* Source material *
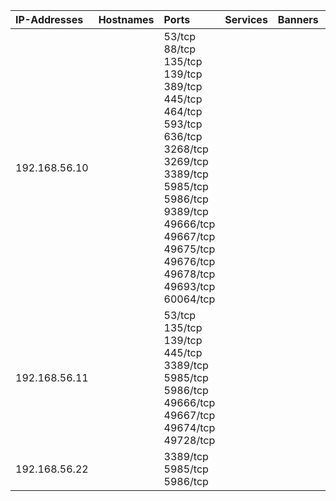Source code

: | IP-Addresses   | Hostnames   | Ports                                                                                                                                                                                                                                                            | Services                                                                             | Banners                                                                              | OS   |
|:---------------|:------------|:-----------------------------------------------------------------------------------------------------------------------------------------------------------------------------------------------------------------------------------------------------------------|:-------------------------------------------------------------------------------------|:-------------------------------------------------------------------------------------|:-----|
| 192.168.56.10  |             | 53/tcp<br>88/tcp<br>135/tcp<br>139/tcp<br>389/tcp<br>445/tcp<br>464/tcp<br>593/tcp<br>636/tcp<br>3268/tcp<br>3269/tcp<br>3389/tcp<br>5985/tcp<br>5986/tcp<br>9389/tcp<br>49666/tcp<br>49667/tcp<br>49675/tcp<br>49676/tcp<br>49678/tcp<br>49693/tcp<br>60064/tcp | <br><br><br><br><br><br><br><br><br><br><br><br><br><br><br><br><br><br><br><br><br> | <br><br><br><br><br><br><br><br><br><br><br><br><br><br><br><br><br><br><br><br><br> |      |
| 192.168.56.11  |             | 53/tcp<br>135/tcp<br>139/tcp<br>445/tcp<br>3389/tcp<br>5985/tcp<br>5986/tcp<br>49666/tcp<br>49667/tcp<br>49674/tcp<br>49728/tcp                                                                                                                                  | <br><br><br><br><br><br><br><br><br><br>                                             | <br><br><br><br><br><br><br><br><br><br>                                             |      |
| 192.168.56.22  |             | 3389/tcp<br>5985/tcp<br>5986/tcp                                                                                                                                                                                                                                 | <br><br>                                                                             | <br><br>                                                                             |      |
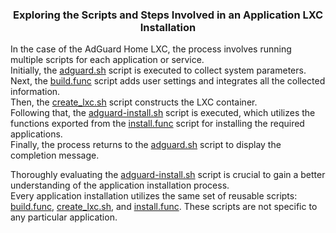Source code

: <h3><div align="center">Exploring the Scripts and Steps Involved in an Application LXC Installation</div></h3>

In the case of the AdGuard Home LXC, the process involves running multiple scripts for each application or service.<br>
Initially, the [adguard.sh](https://github.com/tteck/Proxmox/blob/main/ct/adguard.sh) script is executed to collect system parameters.<br>
Next, the [build.func](https://github.com/tteck/Proxmox/blob/main/misc/build.func) script adds user settings and integrates all the collected information.<br>
Then, the [create_lxc.sh](https://github.com/tteck/Proxmox/blob/main/ct/create_lxc.sh) script constructs the LXC container.<br>
Following that, the [adguard-install.sh](https://github.com/tteck/Proxmox/blob/main/install/adguard-install.sh) script is executed, which utilizes the functions exported from the [install.func](https://github.com/tteck/Proxmox/blob/main/misc/install.func) script for installing the required applications.<br>
Finally, the process returns to the [adguard.sh](https://github.com/tteck/Proxmox/blob/main/ct/adguard.sh) script to display the completion message.<br>

Thoroughly evaluating the [adguard-install.sh](https://github.com/tteck/Proxmox/blob/main/install/adguard-install.sh) script is crucial to gain a better understanding of the application installation process.<br>
Every application installation utilizes the same set of reusable scripts: [build.func](https://github.com/tteck/Proxmox/blob/main/misc/build.func), [create_lxc.sh](https://github.com/tteck/Proxmox/blob/main/ct/create_lxc.sh), and [install.func](https://github.com/tteck/Proxmox/blob/main/misc/install.func). These scripts are not specific to any particular application.<br>
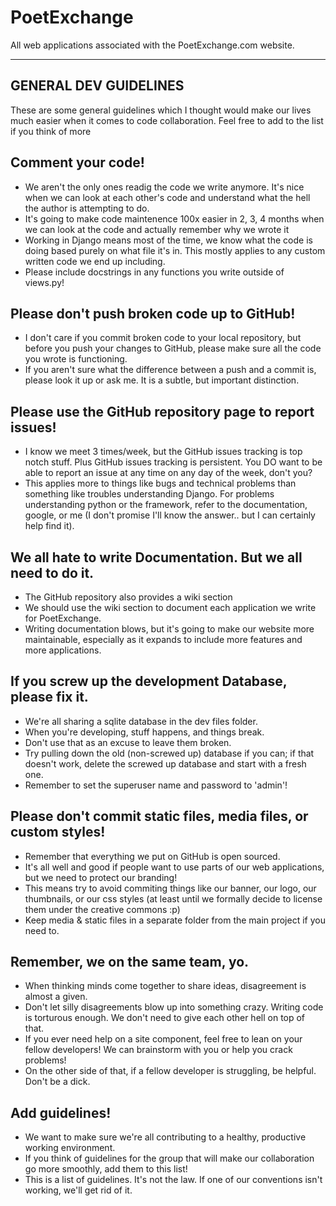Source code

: PoetExchange
============

All web applications associated with the PoetExchange.com website.

--------------
GENERAL DEV GUIDELINES
--------------
These are some general guidelines which I thought would make our lives much easier when it comes to code collaboration. Feel free to add to the list if you think of more

Comment your code!
-----------------
- We aren't the only ones readig the code we write anymore. It's nice when we can look at each other's code and understand what the hell the author is attempting to do.
- It's going to make code maintenence 100x easier in 2, 3, 4 months when we can look at the code and actually remember why we wrote it
- Working in Django means most of the time, we know what the code is doing based purely on what file it's in. This mostly applies to any custom written code we end up including.
- Please include docstrings in any functions you write outside of views.py!

Please don't push broken code up to GitHub!
----------------------------------------------
- I don't care if you commit broken code to your local repository, but before you push your changes to GitHub, please make sure all the code you wrote is functioning.
- If you aren't sure what the difference between a push and a commit is, please look it up or ask me. It is a subtle, but important distinction.

Please use the GitHub repository page to report issues!
---------------------------------------------------------
- I know we meet 3 times/week, but the GitHub issues tracking is top notch stuff. Plus GitHub issues tracking is persistent. You DO want to be able to report an issue at any time on any day of the week, don't you?
- This applies more to things like bugs and technical problems than something like troubles understanding Django. For problems understanding python or the framework, refer to the documentation, google, or me (I don't promise I'll know the answer.. but I can certainly help find it).

We all hate to write Documentation. But we all need to do it.
---------------------------------------------------------------
- The GitHub repository also provides a wiki section
- We should use the wiki section to document each application we write for PoetExchange.
- Writing documentation blows, but it's going to make our website more maintainable, especially as it expands to include more features and more applications.

If you screw up the development Database, please fix it.
--------------------------------------------------------
- We're all sharing a sqlite database in the dev files folder.
- When you're developing, stuff happens, and things break.
- Don't use that as an excuse to leave them broken. 
- Try pulling down the old (non-screwed up) database if you can; if that doesn't work, delete the screwed up database and start with a fresh one.
- Remember to set the superuser name and password to 'admin'!

Please don't commit static files, media files, or custom styles!
-----------------------------------------------------------------------
- Remember that everything we put on GitHub is open sourced.
- It's all well and good if people want to use parts of our web applications, but we need to protect our branding!
- This means try to avoid commiting things like our banner, our logo, our thumbnails, or our css styles (at least until we formally decide to license them under the creative commons :p)
- Keep media & static files in a separate folder from the main project if you need to.

Remember, we on the same team, yo.
-------------------------------------
- When thinking minds come together to share ideas, disagreement is almost a given.
- Don't let silly disagreements blow up into something crazy. Writing code is torturous enough. We don't need to give each other hell on top of that.
- If you ever need help on a site component, feel free to lean on your fellow developers! We can brainstorm with you or help you crack problems!
- On the other side of that, if a fellow developer is struggling, be helpful. Don't be a dick.

Add guidelines!
-----------------
- We want to make sure we're all contributing to a healthy, productive working environment.
- If you think of guidelines for the group that will make our collaboration go more smoothly, add them to this list!
- This is a list of  guidelines. It's not the law. If one of our conventions isn't working, we'll get rid of it.
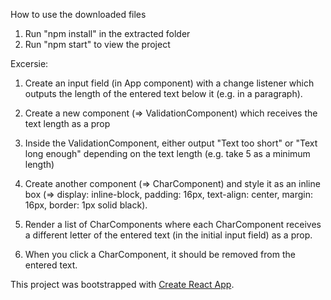 How to use the downloaded files

1) Run "npm install" in the extracted folder
2) Run "npm start" to view the project

Excersie:

1) Create an input field (in App component) with a change listener which outputs the length of the entered text below it (e.g. in a paragraph).

2) Create a new component (=> ValidationComponent) which receives the text length as a prop

3) Inside the ValidationComponent, either output "Text too short" or "Text long enough" depending on the text length (e.g. take 5 as a minimum length)

4) Create another component (=> CharComponent) and style it as an inline box (=> display: inline-block, padding: 16px, text-align: center, margin: 16px, border: 1px solid black).

5) Render a list of CharComponents where each CharComponent receives a different letter of the entered text (in the initial input field) as a prop.

6) When you click a CharComponent, it should be removed from the entered text.

This project was bootstrapped with [Create React App](https://github.com/facebookincubator/create-react-app).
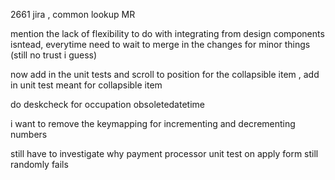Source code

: 2661 jira , common lookup MR

mention the lack of flexibility to do with integrating from design components isntead, everytime need to wait to merge in the changes for minor things (still no trust i guess)

now add in the unit tests and scroll to position for the collapsible item
, add in unit test meant for collapsible item

do deskcheck for occupation obsoletedatetime

i want to remove the keymapping for incrementing and decrementing numbers

still have to investigate why payment processor unit test on apply form still randomly fails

* Request *
Taking the entries above, print exactly the lines starting at the line with "Please use the" and ending at the line with "- I know we", both included.

* Completed task *
Please use the GitHub repository page to report issues!
---------------------------------------------------------
- I know we meet 3 times/week, but the GitHub issues tracking is top notch stuff. Plus GitHub issues tracking is persistent. You DO want to be able to report an issue at any time on any day of the week, don't you?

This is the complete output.